BERLIN’S BIGGEST HANG-UPS
Byline: Melissa Drier
BERLIN — Bigger is best.
That could be the motto for Germany’s latest outdoor advertising craze. No longer content with bus stop posters and advertising columns, companies have turned to mega-posters or photo blowups, usually hung like tarps off scaffolding at construction sites or pasted onto bare walls.
These posters, ranging in size from 1,300 to 6,500 square feet, were first introduced in Germany three years ago. The posters achieved initial popularity with the entertainment, media and automotive industries.
Then the hangings caught the eye of fashion and fragrance manufacturers.
Such beauty names as Joop’s All About Eve, XXL from Etienne Aigner, Chanel’s Allure fragrance and Beiersdorf’s Nivea skin care cream have recently been taking their places beside Tina Turner, Arnold Schwarzenegger, MTV and Audi in major downtown sites throughout Germany. And Calvin Klein, a poster pioneer here, has been mounting ads for his jeans line plus Obsession and CK One fragrances.
“Outdoor advertising is more and more important, and we’d like to use more outdoor media in a total sense,” said Yn Tong Ng, account executive at CIA in Dusseldorf and media consultant for Calvin Klein fragrances in Germany. “But demand is also very high, and good sites are hard to come by.”
Most typical outdoor advertising vehicles — billboards, advertising columns, bus stops and other light box installations — are employed by the auto and tobacco industries, which occupy 80 percent of the normal outdoor space, he said.
As a result, companies have to book these spaces long in advance. But the mega-posters fall outside the routine. Because construction scaffolding can pop up quickly and disappear just as fast, the lead times for advertising possibilities are much shorter. Ad hoc decisions can be made, such as when Calvin Klein put an Obsession mega-poster on the Hotel Adlon scaffolding near the Brandenberger Tor in Berlin during the Love Parade in June.
For Ng, the mega-posters are not a short-lived trend, but he sees them as “a supporting medium, not the backbone.”
“They’re very good for introductions or a reminder,” he said, adding, “You can’t miss a mega-poster.

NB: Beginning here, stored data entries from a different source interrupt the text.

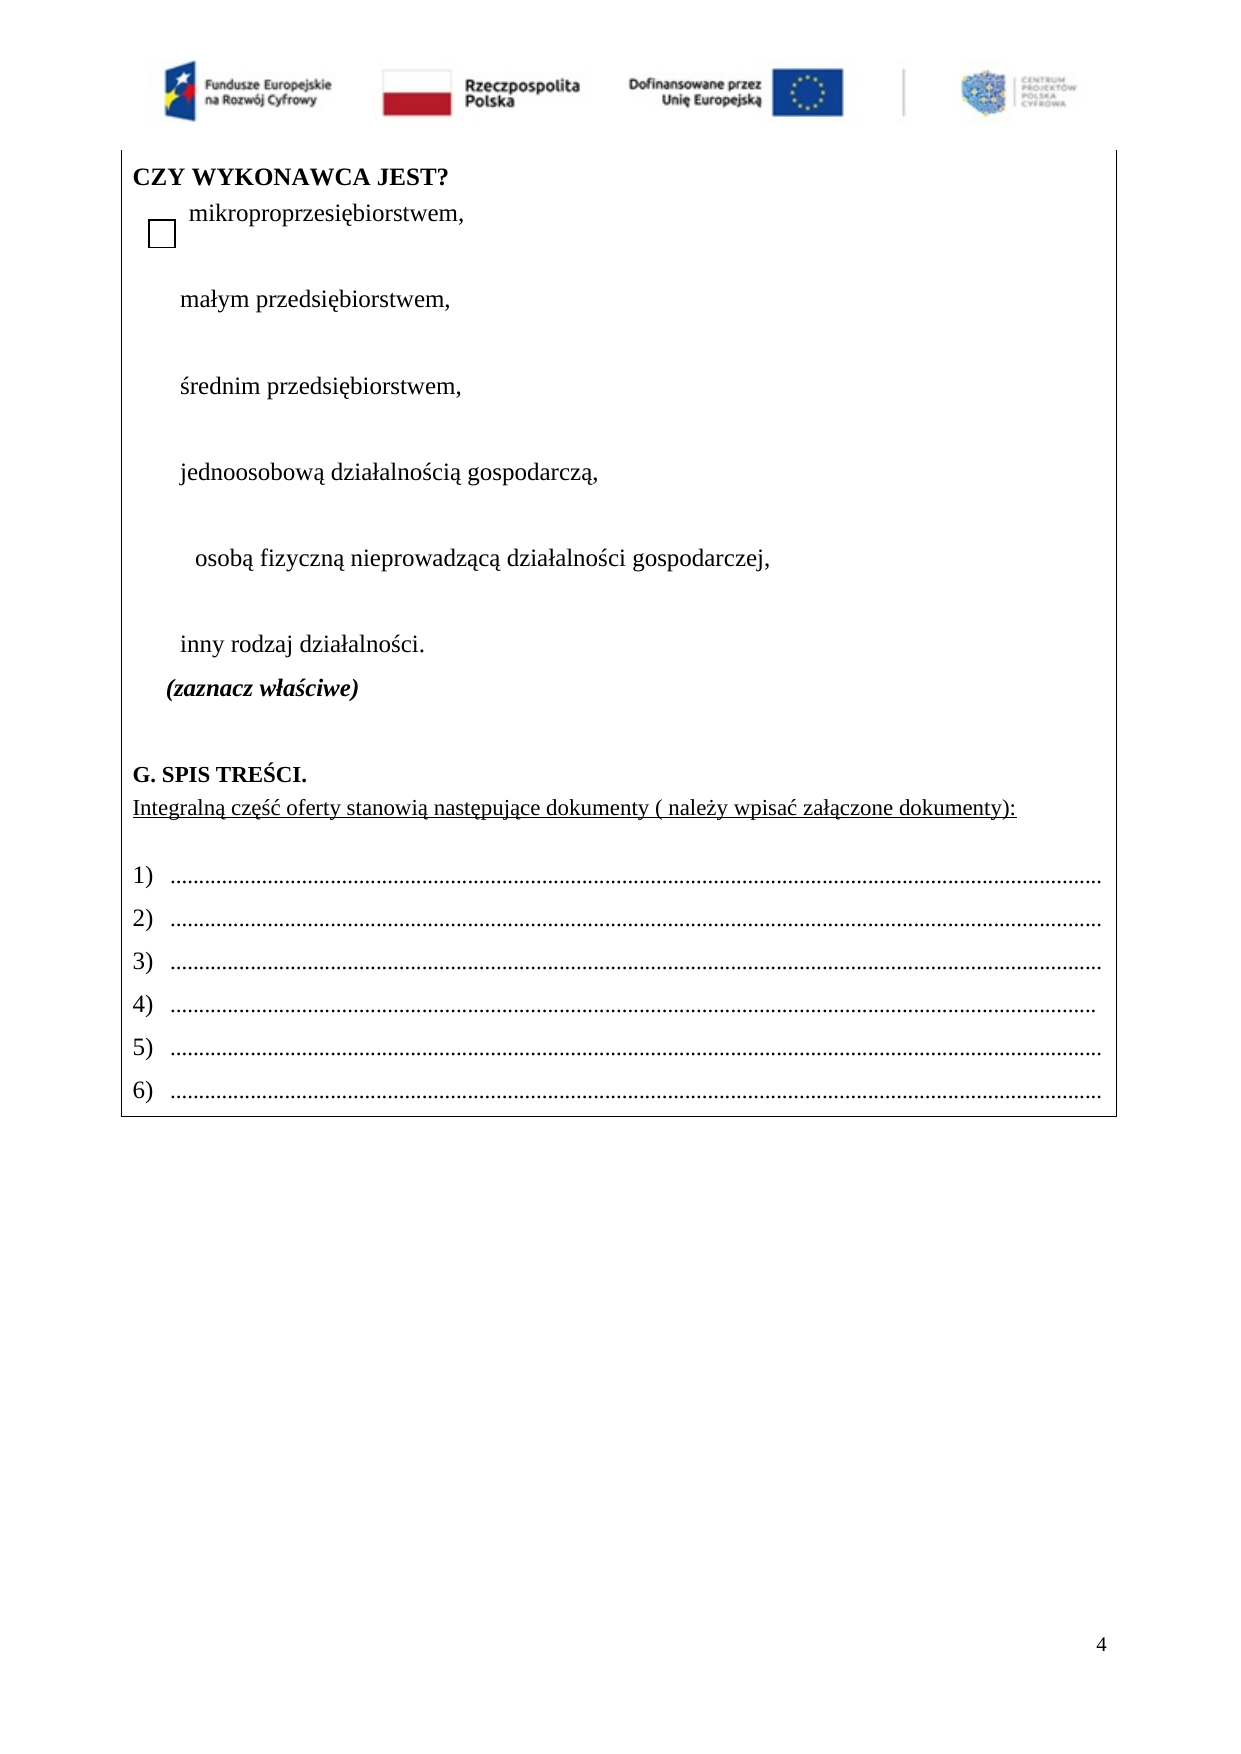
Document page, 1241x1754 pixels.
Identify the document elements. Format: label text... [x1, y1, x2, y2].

table_cell G. SPIS TREŚCI. Integralną część oferty stanowią następujące dokumenty ( należy wpisać załączone dokumenty): ................................................................................................................................................................... ................................................................................................................................................................... ................................................................................................................................................................... .................................................................................................................................................................. ................................................................................................................................................................... ................................................................................................................................................................... [122, 749, 1116, 1116]
picture [146, 59, 1092, 125]
table_cell CZY WYKONAWCA JEST? mikroproprzesiębiorstwem, małym przedsiębiorstwem, średnim przedsiębiorstwem, jednoosobową działalnością gospodarczą, osobą fizyczną nieprowadzącą działalności gospodarczej, inny rodzaj działalności. (zaznacz właściwe) [122, 150, 1116, 749]
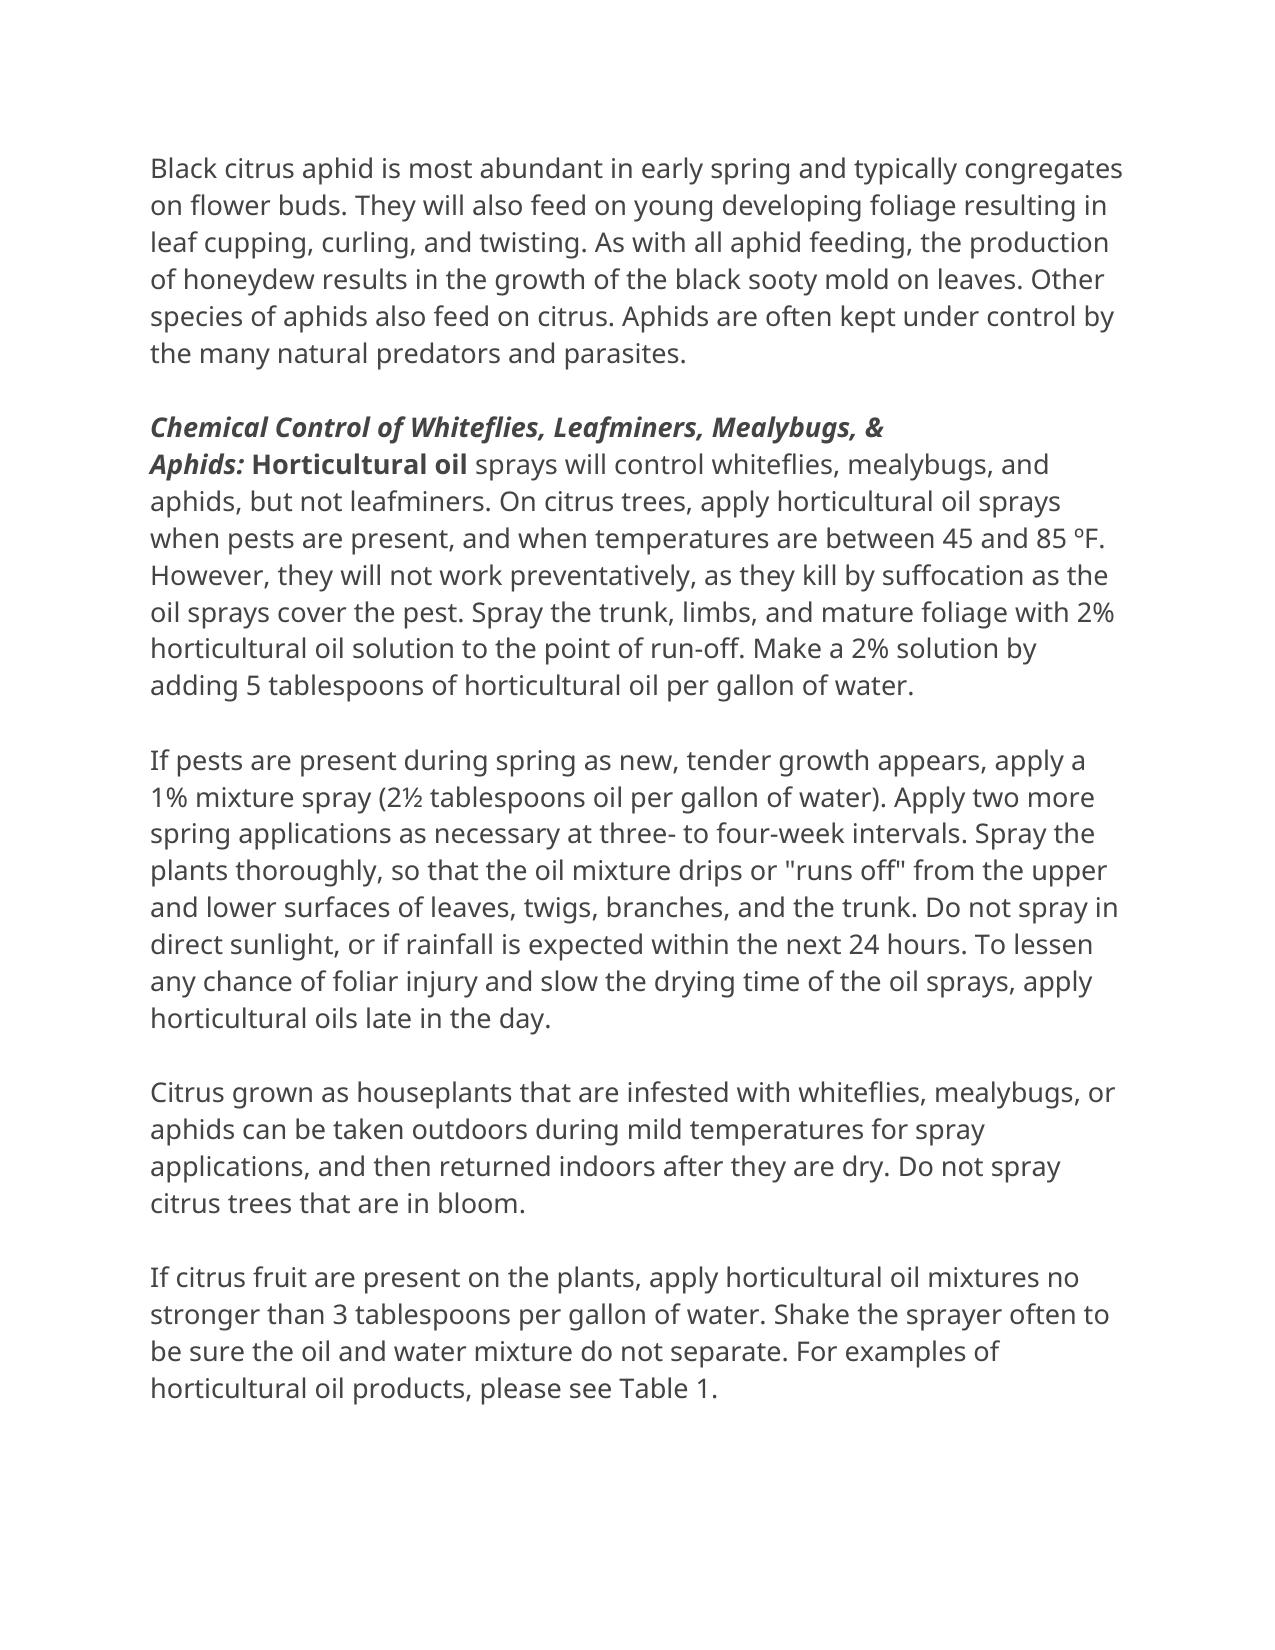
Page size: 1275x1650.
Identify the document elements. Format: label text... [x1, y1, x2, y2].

text Citrus grown as houseplants that are infested with whiteflies, mealybugs, or aphids can be taken outdoors during mild temperatures for spray applications, and then returned indoors after they are dry. Do not spray citrus trees that are in bloom. [150, 1074, 1125, 1221]
text Black citrus aphid is most abundant in early spring and typically congregates on flower buds. They will also feed on young developing foliage resulting in leaf cupping, curling, and twisting. As with all aphid feeding, the production of honeydew results in the growth of the black sooty mold on leaves. Other species of aphids also feed on citrus. Aphids are often kept under control by the many natural predators and parasites. [150, 150, 1125, 371]
text If pests are present during spring as new, tender growth appears, apply a 1% mixture spray (2½ tablespoons oil per gallon of water). Apply two more spring applications as necessary at three- to four-week intervals. Spray the plants thoroughly, so that the oil mixture drips or "runs off" from the upper and lower surfaces of leaves, twigs, branches, and the trunk. Do not spray in direct sunlight, or if rainfall is expected within the next 24 hours. To lessen any chance of foliar injury and slow the drying time of the oil sprays, apply horticultural oils late in the day. [150, 741, 1125, 1036]
text Chemical Control of Whiteflies, Leafminers, Mealybugs, & Aphids: Horticultural oil sprays will control whiteflies, mealybugs, and aphids, but not leafminers. On citrus trees, apply horticultural oil sprays when pests are present, and when temperatures are between 45 and 85 ºF. However, they will not work preventatively, as they kill by suffocation as the oil sprays cover the pest. Spray the trunk, limbs, and mature foliage with 2% horticultural oil solution to the point of run-off. Make a 2% solution by adding 5 tablespoons of horticultural oil per gallon of water. [150, 409, 1125, 704]
text If citrus fruit are present on the plants, apply horticultural oil mixtures no stronger than 3 tablespoons per gallon of water. Shake the sprayer often to be sure the oil and water mixture do not separate. For examples of horticultural oil products, please see Table 1. [150, 1259, 1125, 1406]
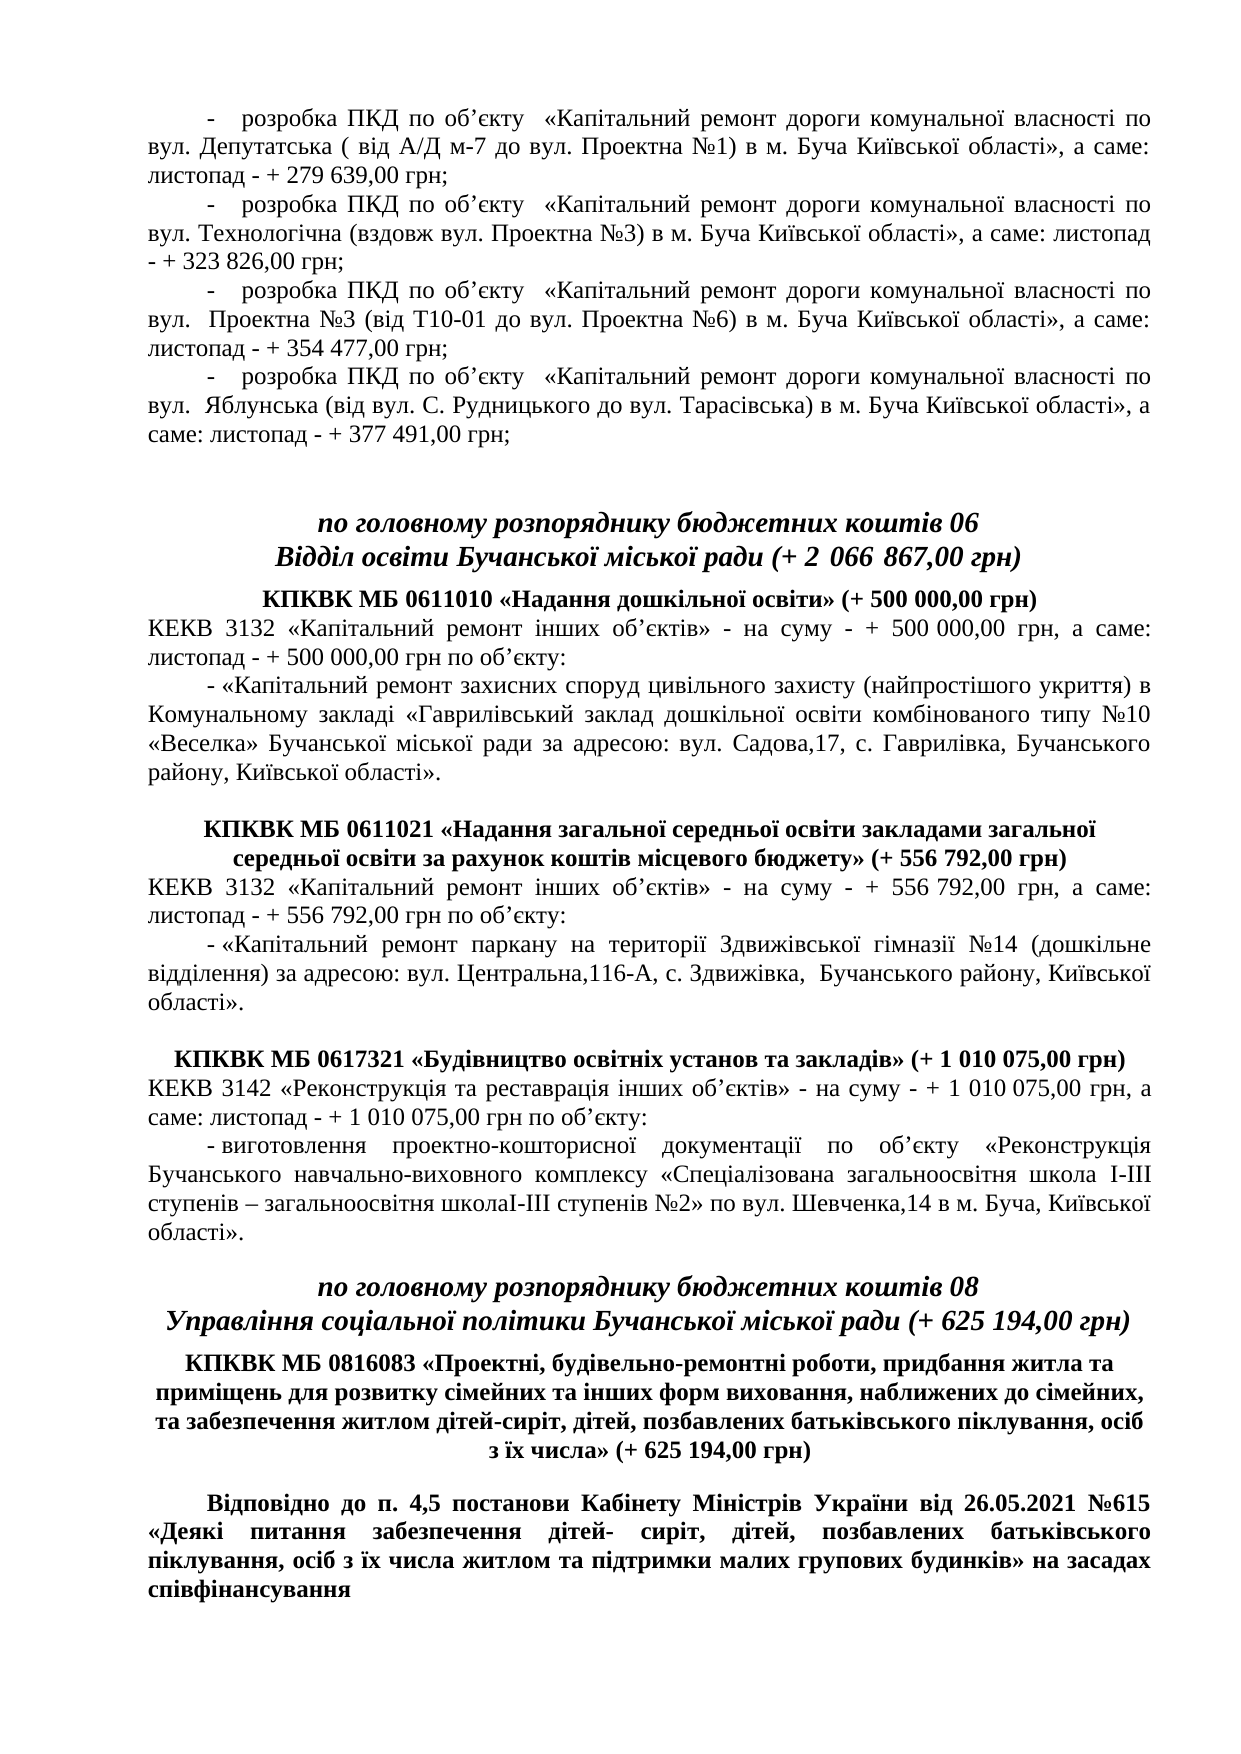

You reach a lot of people.”
“The fragrance industry lives from trends, and we chose blowups for Joop because it’s the trend here,” said Cornelia Rebmann, fragrance product group manager for Lancaster in Weisbaden. “They’re a high-impact vehicle, and you can achieve visual dominance quite easily,”
She estimated that at most one-quarter of All About Eve’s ad budget has gone into strategically placed poster/banners appearing in Germany’s major cities in August, September and December.
“We wanted to supplement the print campaign, and we didn’t do TV spots for All About Eve. But print remains the basic medium,” she said.
Nevertheless, the posters generated very engaged consumer response, including one theft of an All About Eve visual in Munich.
“Blowups are an additional approach and a way to reach a new target group. They’re eye-catchers,” said Melitta Weiser, marketing director for Etienne Aigner in Munich.
Aigner chose the vehicle for its new unisex fragrance XXL, combining the mega-poster campaign with a parallel T-shirt and other XXL prize competitions in daily newspapers.
It cost Aigner about $12,280 to $15,725 (20,000-25,000 marks) to produce the 2,691-square-foot poster, which was printed in the U.S. The price for an A1 location like the Sigestor in Munich ran $53,460 (85,000 marks) for four weeks.